AUFGABENSTELLUNG:
Schreiben Sie den Textauszug über Kinder und digitale Medien von "Am Montag Abend" bis "Moderatoren-Talent ausgleichend wirkte." neu und setzen Sie dabei "Politiker" an die Stelle von "Pirat".

TEXTAUSZUG:
---*---

Am Montag Abend habe ich die Talkshow "Hart aber Fair" im Fernsehen gesehen, bei der es um die digitalen Medien und ihren Einfluss auf Kinder ging. Die Argumente waren vorhersehbar. Die Waldorf-Fraktion lehnt es bis zum heutigen Tag sogar ab, Kinder mit Fernsehen zu konfrontieren, und der anwesende Pirat sagte zuerst ein paar kluge Dinge, zog es dann aber vor, resigniert zu schweigen. Der große Gewinner der Diskussion war Ranga Yogeshwar, der in beiden Lagern Glaubwürdigkeit genießt, und der mit seinem Moderatoren-Talent ausgleichend wirkte. 

In der Diskussion wurde über eine Frage gestritten, die auch dem Tweet von @HomoCarnula zu Grunde liegt: Wie definieren wir Kindheit? 

Mein Mann und ich haben nach der Sendung noch heftig weiter diskutiert, und es kamen auch bei uns einige interessante Aspekte zum Vorschein. Bei Plasberg wurden Kinder gezeigt, die anlässlich eines Zeltlagers mitten in der Natur bei schönem Wetter auf einer Bank saßen und ohne voneinander Notiz zu nehmen, in ihre digitalen Spielzeuge vertieft waren. Ich fand das eigentlich auch ziemlich bescheuert – weil ich der Ansicht war, dass das unnatürlich sei und den eigentlichen Bedürfnissen eines Kindes zuwider liefe. Dem hielt mein Mann entgegen, dass kein Erwachsener, auch kein akademisch gebildeter Pädagoge, wissen könne, was die natürlichen Bedürfnisse eines Kindes seien. Wir können uns Alle nur erinnern, wie wir uns als Kinder gefühlt haben. Mein Mann hat nur albtraumhafte Erinnerungen an die Zeltlager seiner Kindheit. Er hatte da nie Lust dazu und er kann es nicht als ein natürliches Kinderbedürfnis ansehen, in der freien Natur herumzutoben.

---*---

DATENÜBERSICHT:
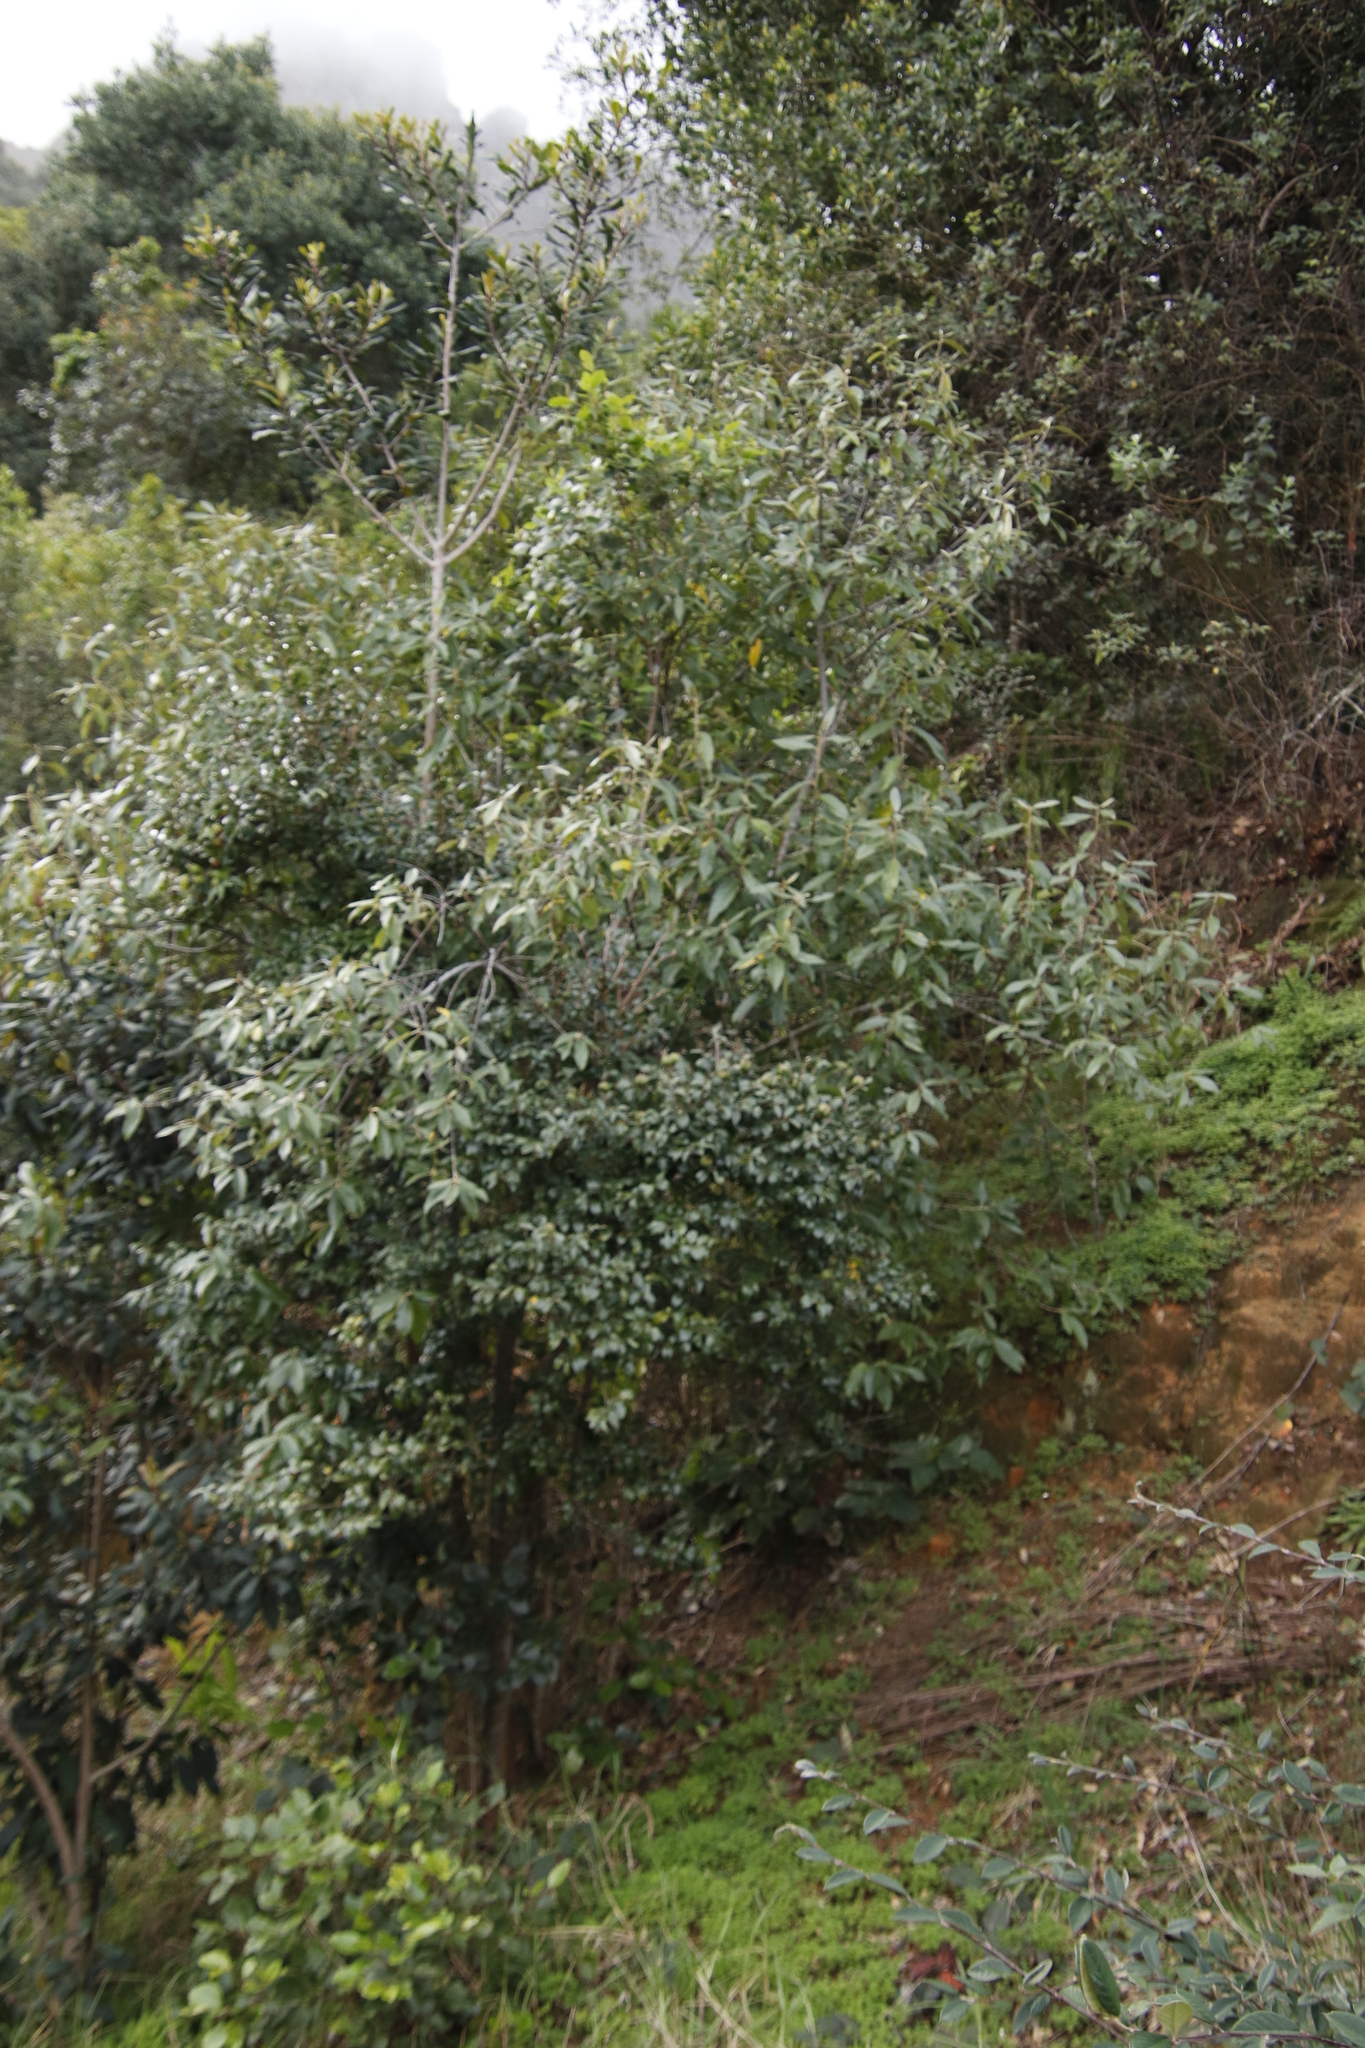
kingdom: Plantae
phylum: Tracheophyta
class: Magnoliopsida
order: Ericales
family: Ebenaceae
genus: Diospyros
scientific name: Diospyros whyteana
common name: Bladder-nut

---*---

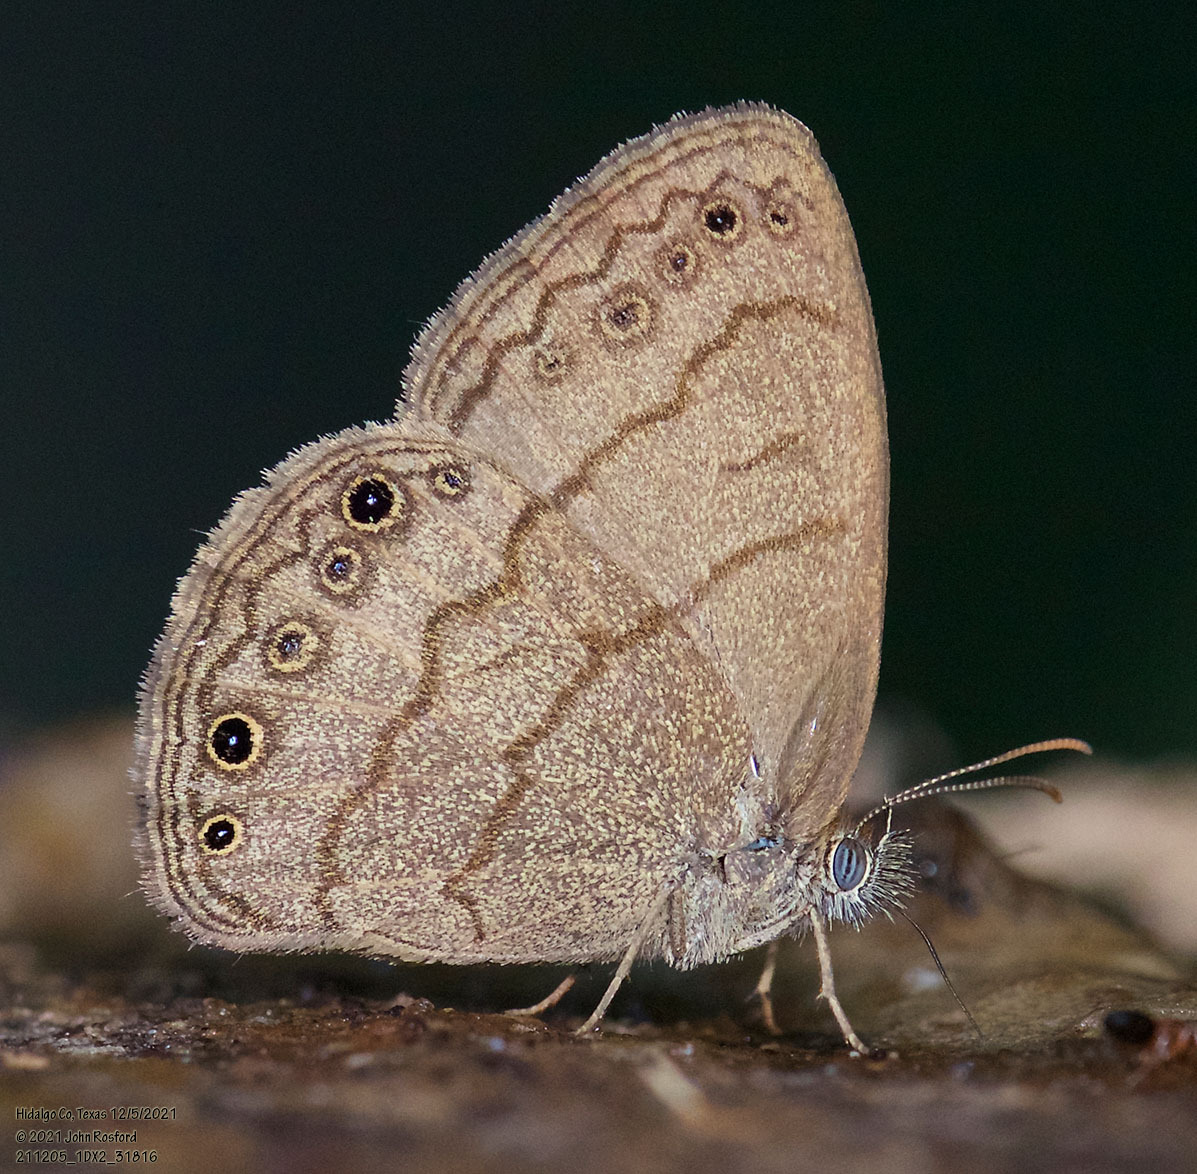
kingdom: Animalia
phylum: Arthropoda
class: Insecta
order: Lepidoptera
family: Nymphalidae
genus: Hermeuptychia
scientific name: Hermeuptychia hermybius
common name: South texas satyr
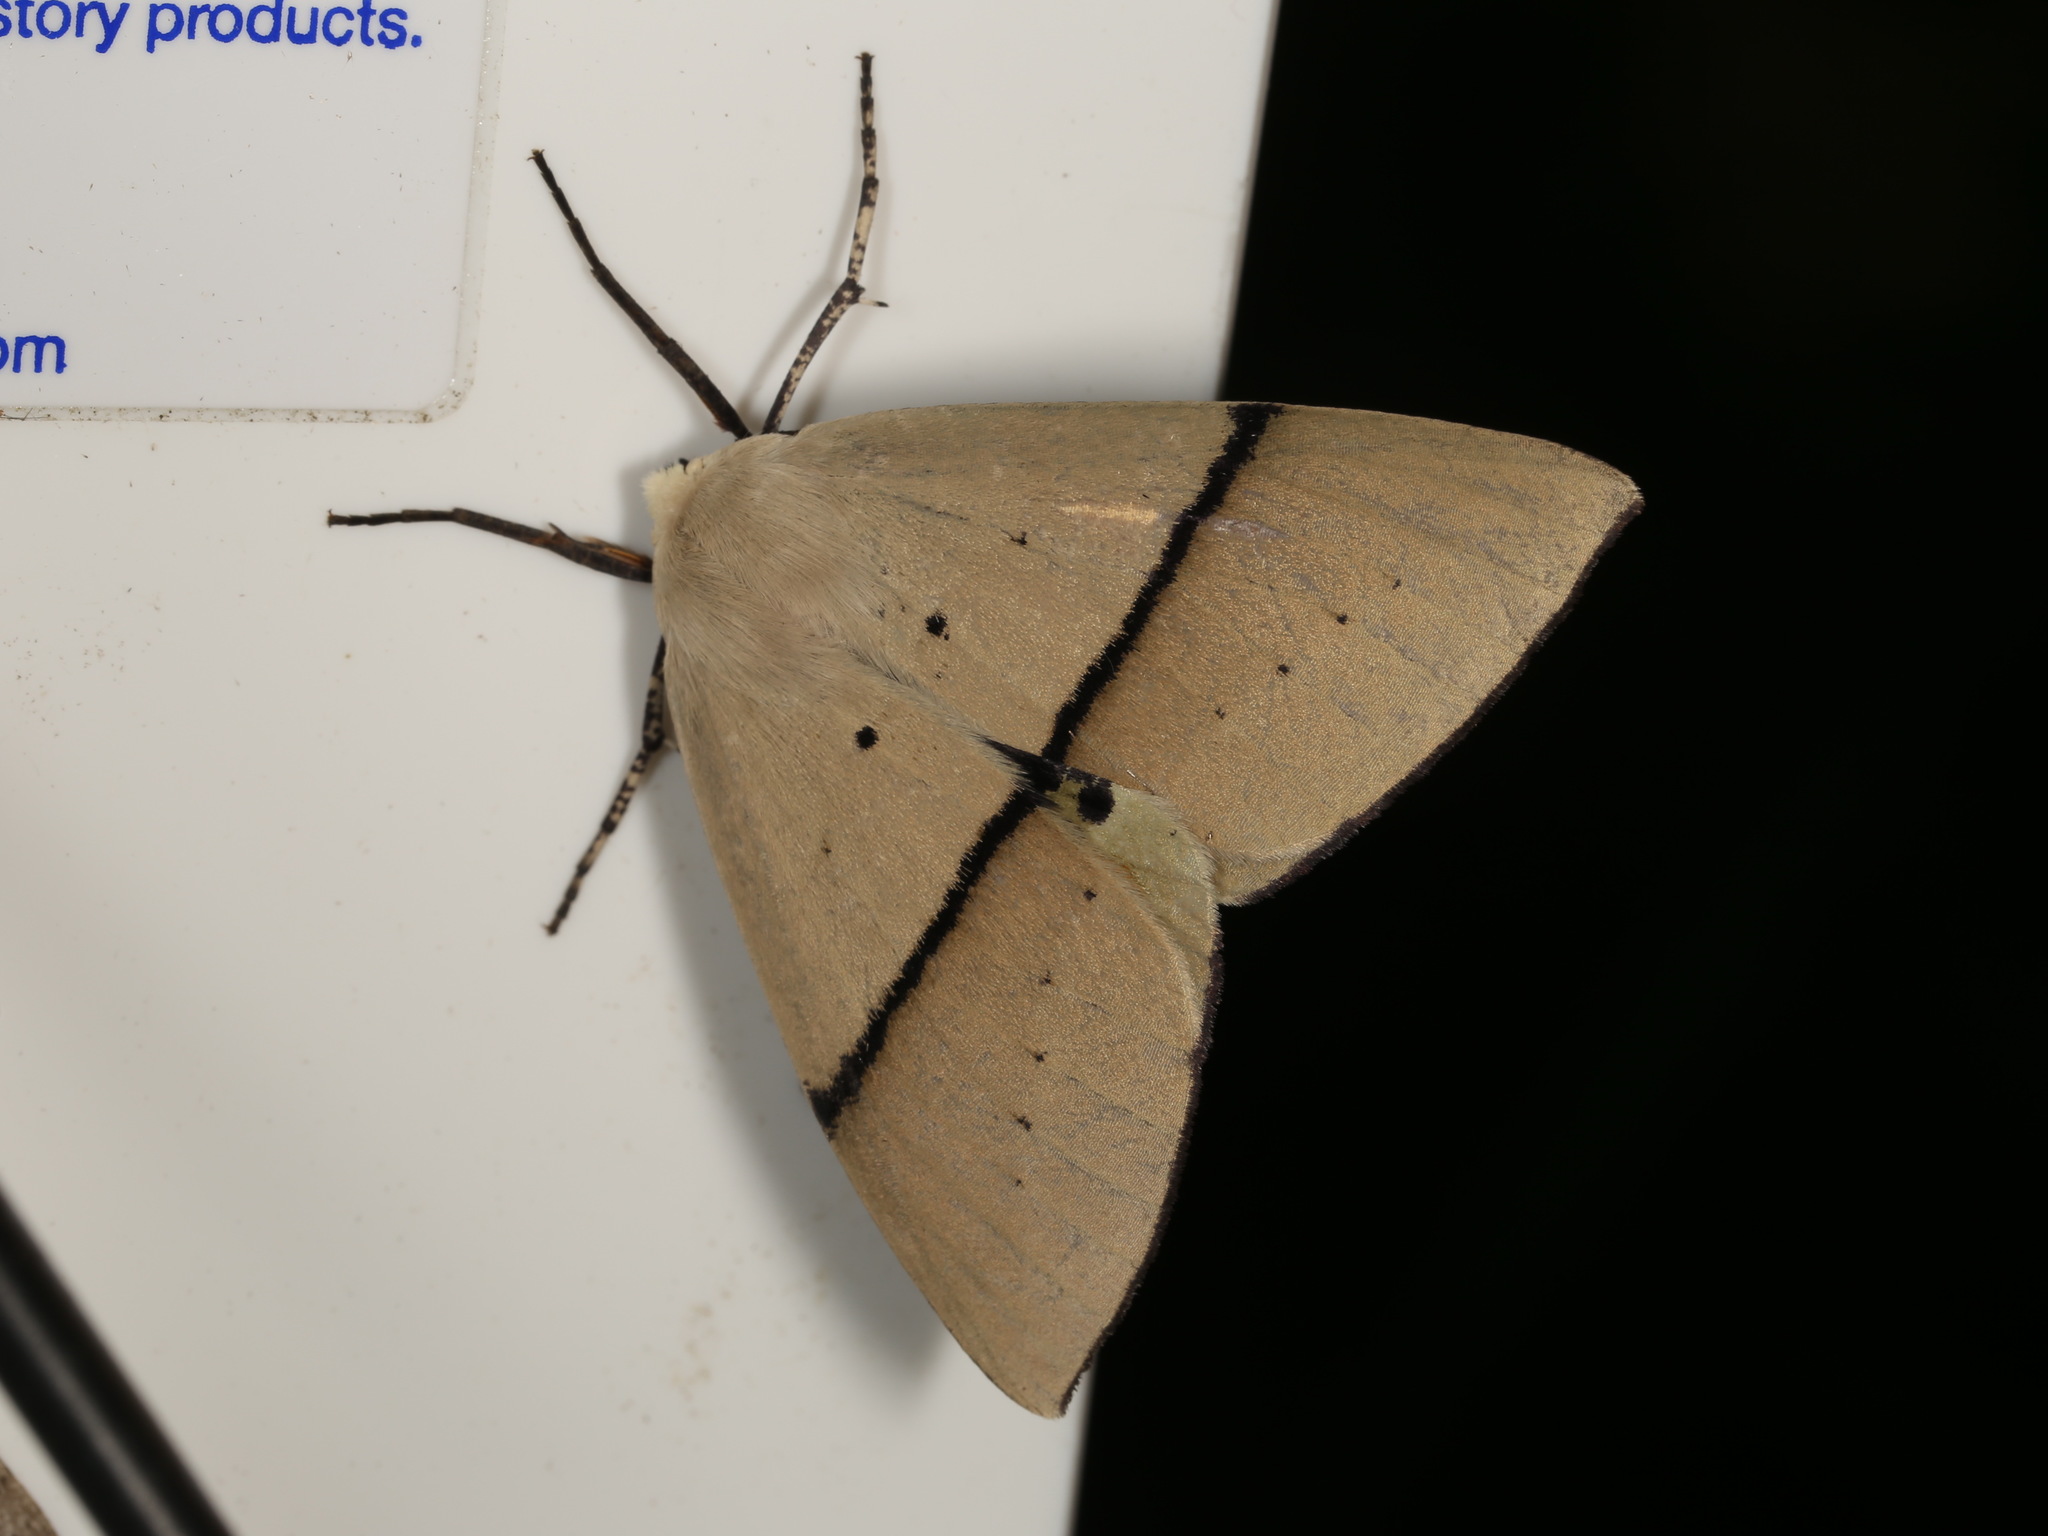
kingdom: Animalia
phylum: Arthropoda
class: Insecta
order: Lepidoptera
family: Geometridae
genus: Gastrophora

---*---

LÖSUNG:
Am Montag Abend habe ich die Talkshow "Hart aber Fair" im Fernsehen gesehen, bei der es um die digitalen Medien und ihren Einfluss auf Kinder ging. Die Argumente waren vorhersehbar. Die Waldorf-Fraktion lehnt es bis zum heutigen Tag sogar ab, Kinder mit Fernsehen zu konfrontieren, und der anwesende Politiker sagte zuerst ein paar kluge Dinge, zog es dann aber vor, resigniert zu schweigen. Der große Gewinner der Diskussion war Ranga Yogeshwar, der in beiden Lagern Glaubwürdigkeit genießt, und der mit seinem Moderatoren-Talent ausgleichend wirkte.